▶ Source records
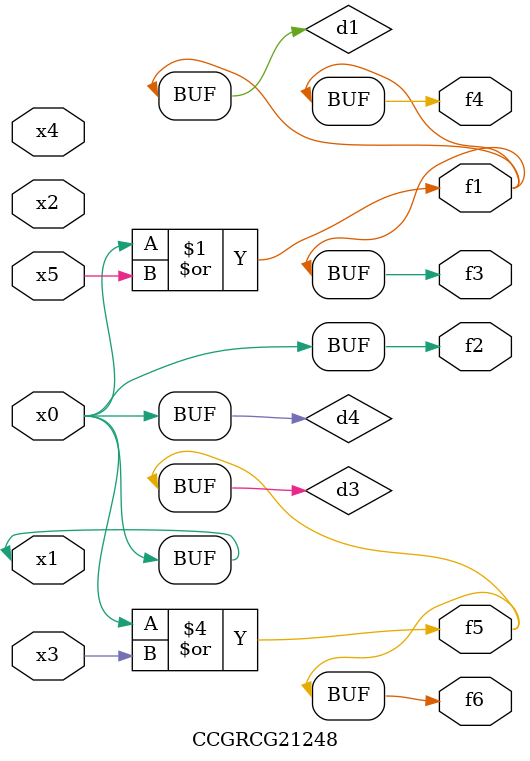
<source format=v>
module CCGRCG21248(
	input x0, x1, x2, x3, x4, x5,
	output f1, f2, f3, f4, f5, f6
);

	wire d1, d2, d3, d4;

	or (d1, x0, x5);
	xnor (d2, x1, x4);
	or (d3, x0, x3);
	buf (d4, x0, x1);
	assign f1 = d1;
	assign f2 = d4;
	assign f3 = d1;
	assign f4 = d1;
	assign f5 = d3;
	assign f6 = d3;
endmodule

</source>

▶ About this task
The expected answer is every line in the data above that carries the string "assign".

▶ Exercise output
	assign f1 = d1;
	assign f2 = d4;
	assign f3 = d1;
	assign f4 = d1;
	assign f5 = d3;
	assign f6 = d3;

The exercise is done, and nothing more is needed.